Principal Component Analysis (PCA) on Convolutional Neural Network (CNN) Features

Question

Please, I have a question regarding PCA and features which are extracted from a convolutional layer based on Faster R-CNN features for Instance Search

if we have a test dataset , and we extract all conv features of all images at test dataset called feat. Then we do the following normalization and PCA to all conv features

feats = normalize(feats)
pca = PCA(512 ,whiten=True)
pca.fit(feats)

And then use PCA model for test dataset

# PCA MODEL - use paris for oxford data and vice versa
self.pca = pickle.load(open('_oxford.pkl', 'rb'))

And then applying PCA on the test dataset using the previous pca

print "Applying PCA"
self.db_feats = normalize(self.db_feats)
if self.pooling is 'sum':
self.db_feats = self.pca.transform(self.db_feats)
self.db_feats = normalize(self.db_feats)

What is the idea of using PCA model of another dataset to transform the features of test dataset?

Answer 1

It does appear that the (re)ranking code is using the wrong dataset, i.e. the Oxford model with the Paris images. This question was raised in the following github issue: wrong dataset name #6.

However, the explanation given by the authors is that this is a convention in the literature and they do this to be able to measure their results against prior art.

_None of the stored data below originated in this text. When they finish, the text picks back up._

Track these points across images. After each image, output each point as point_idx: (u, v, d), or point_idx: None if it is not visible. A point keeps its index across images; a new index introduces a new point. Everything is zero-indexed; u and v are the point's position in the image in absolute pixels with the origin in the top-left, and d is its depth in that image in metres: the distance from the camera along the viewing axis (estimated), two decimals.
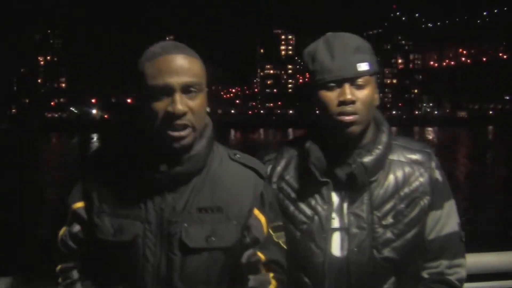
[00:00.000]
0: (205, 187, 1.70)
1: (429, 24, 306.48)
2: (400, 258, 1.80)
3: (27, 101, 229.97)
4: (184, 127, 1.60)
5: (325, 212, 1.83)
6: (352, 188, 1.83)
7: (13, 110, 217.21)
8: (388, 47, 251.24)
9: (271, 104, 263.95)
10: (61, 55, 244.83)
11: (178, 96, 1.58)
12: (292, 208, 1.89)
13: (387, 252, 1.79)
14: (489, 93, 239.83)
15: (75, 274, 1.75)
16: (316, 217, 1.84)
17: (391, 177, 1.86)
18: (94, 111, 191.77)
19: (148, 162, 1.64)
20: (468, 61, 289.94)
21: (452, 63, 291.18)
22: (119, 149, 1.79)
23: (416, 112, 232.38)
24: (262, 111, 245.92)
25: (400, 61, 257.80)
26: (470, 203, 18.63)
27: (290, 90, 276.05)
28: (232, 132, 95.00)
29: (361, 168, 1.79)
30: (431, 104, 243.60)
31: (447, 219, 1.89)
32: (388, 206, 1.83)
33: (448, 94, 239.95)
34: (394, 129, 1.95)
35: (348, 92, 1.78)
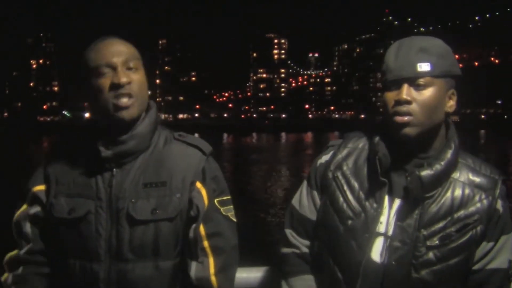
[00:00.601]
0: (151, 164, 1.83)
1: (421, 29, 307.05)
2: (437, 282, 1.74)
3: (19, 104, 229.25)
4: (128, 96, 1.75)
5: (373, 212, 1.79)
6: (406, 199, 1.77)
7: (5, 114, 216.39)
8: (381, 51, 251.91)
9: (264, 108, 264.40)
10: (54, 59, 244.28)
11: (120, 69, 1.76)
12: (341, 200, 1.86)
13: (424, 274, 1.73)
14: (481, 97, 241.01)
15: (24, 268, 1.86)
16: (363, 215, 1.80)
17: (448, 197, 1.78)
18: (86, 115, 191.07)
19: (96, 142, 1.78)
20: (460, 65, 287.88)
21: None
22: (75, 135, 1.97)
23: None
24: (255, 115, 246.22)
25: None
26: None
27: (282, 94, 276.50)
28: (225, 136, 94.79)
29: (417, 182, 1.72)
30: None
31: (497, 254, 1.78)
32: (437, 226, 1.75)
33: None
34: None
35: (405, 92, 1.73)
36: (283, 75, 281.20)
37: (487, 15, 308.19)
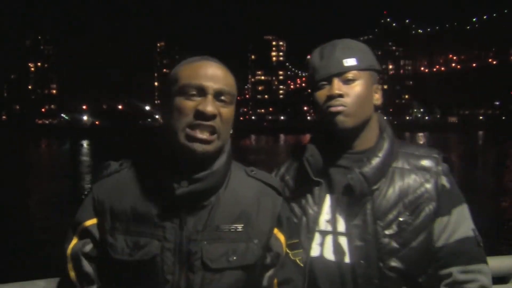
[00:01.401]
0: (225, 204, 1.64)
1: (419, 30, 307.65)
2: (407, 267, 1.76)
3: (17, 107, 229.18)
4: (211, 130, 1.55)
5: (313, 213, 1.84)
6: (351, 196, 1.79)
7: (3, 117, 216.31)
8: (379, 53, 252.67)
9: (263, 110, 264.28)
10: (52, 62, 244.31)
11: (210, 98, 1.55)
12: None
13: (393, 263, 1.75)
14: (479, 98, 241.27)
15: None
16: (304, 218, 1.85)
17: (394, 185, 1.82)
18: (85, 118, 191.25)
19: (168, 178, 1.58)
20: (458, 66, 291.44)
21: (443, 69, 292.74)
22: (133, 166, 1.71)
23: (407, 118, 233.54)
24: (253, 117, 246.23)
25: (390, 67, 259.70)
26: None
27: (281, 96, 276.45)
28: None
29: (359, 178, 1.77)
30: (421, 110, 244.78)
31: (456, 225, 1.80)
32: (392, 215, 1.78)
33: (439, 100, 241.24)
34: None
35: (336, 87, 1.78)
36: (281, 77, 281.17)
37: (485, 17, 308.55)
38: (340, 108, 1.77)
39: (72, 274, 1.63)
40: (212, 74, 1.58)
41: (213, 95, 1.55)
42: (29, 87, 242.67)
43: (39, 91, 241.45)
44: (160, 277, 1.54)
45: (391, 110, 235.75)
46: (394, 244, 1.76)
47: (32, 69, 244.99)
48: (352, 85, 1.80)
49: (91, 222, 1.64)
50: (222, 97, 1.58)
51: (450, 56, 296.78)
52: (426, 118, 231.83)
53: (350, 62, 1.81)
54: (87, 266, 1.63)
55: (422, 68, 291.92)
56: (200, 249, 1.56)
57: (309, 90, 1.91)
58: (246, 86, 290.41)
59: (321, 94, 1.82)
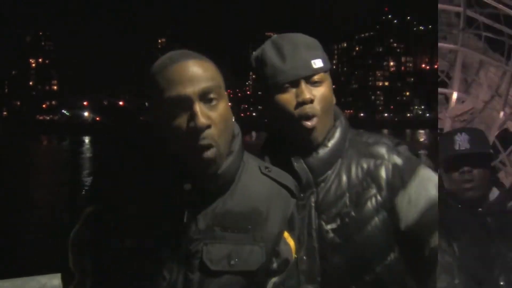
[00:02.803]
0: (232, 203, 1.52)
1: (420, 27, 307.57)
2: (351, 264, 1.66)
3: (18, 103, 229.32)
4: (209, 142, 1.41)
5: None
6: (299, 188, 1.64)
7: (4, 113, 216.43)
8: (380, 49, 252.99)
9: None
10: (53, 58, 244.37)
11: (197, 107, 1.40)
12: None
13: (336, 259, 1.67)
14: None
15: None
16: None
17: (341, 178, 1.72)
18: (86, 114, 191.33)
19: (171, 178, 1.48)
20: None
21: None
22: (139, 159, 1.60)
23: (408, 115, 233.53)
24: (254, 114, 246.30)
25: (392, 63, 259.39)
26: None
27: None
28: None
29: (304, 168, 1.69)
30: (422, 107, 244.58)
31: (416, 197, 1.67)
32: (336, 209, 1.69)
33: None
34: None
35: (306, 91, 1.67)
36: None
37: None
38: (314, 122, 1.67)
39: (71, 262, 1.57)
40: (190, 75, 1.42)
41: (198, 99, 1.41)
42: (30, 83, 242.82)
43: (39, 87, 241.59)
44: (157, 274, 1.46)
45: (392, 107, 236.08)
46: (337, 239, 1.66)
47: (33, 65, 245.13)
48: (319, 88, 1.70)
49: (92, 209, 1.57)
50: (210, 96, 1.43)
51: None
52: (427, 115, 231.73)
53: (318, 63, 1.70)
54: (86, 255, 1.56)
55: (423, 65, 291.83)
56: (201, 249, 1.46)
57: (260, 91, 1.81)
58: (247, 83, 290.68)
59: (286, 98, 1.70)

We basically decided to do this to be consistent with other works in the literature in which PCA was also trained on Oxford and tested on Paris and viceversa. This is explained in the paper. You can find the references there.

I also think that by training on one model (Oxford) and tested on another (Paris) they can get another sense of how their models generalize.

Answer 2

I'm not into details of this specific case but I can see some logic.

A convolution layer can be reformulated as a Matrix Multiplication:

$$ y = W x $$

Let's say we trained on Data Set $ {x}^{1} $ which is big and general.
Namely we expect the trained weights $ {W}^{1} $ to be good enough for almost any other data set.

Let's assume we have another data set $ {x}_{2} $ with its matching weights $ {W}^{2} $.
By our assumption about how good $ {x}^{1} $ generalizes it means $ {W}^{1} \sim {W}^{2} $ with regard to some metric.

If this metric is the Frobenious Norm / Matrix Induced $ {L}_{2} $ Norm then using PCA (Which is basically SVD) makes sense as using the PCA we take the component of $ {W}^{1} $ which generalizes the most and use it for other case.

Answer 3

We are applying something similar like so:

• A CNN is trained on a particular image dataset.
• PCA (or some other transform) is performed on the feature vectors to obtain the main axes of variation.
• The images are inspected to see what the variations actually correspond to.
• Features are calculated using the same network on a much much larger dataset.
• The features are then transformed to principal components and statistics calculated.

A lot of our much larger datasets a time series, so we can graph the change in one principal component over time etc. Work still in progress so no comment yet about how worthwhile it is.

Another thing is that I find most of the feature vector values are close to zero. If nothing else, PCA can reduce the size of the feature vector.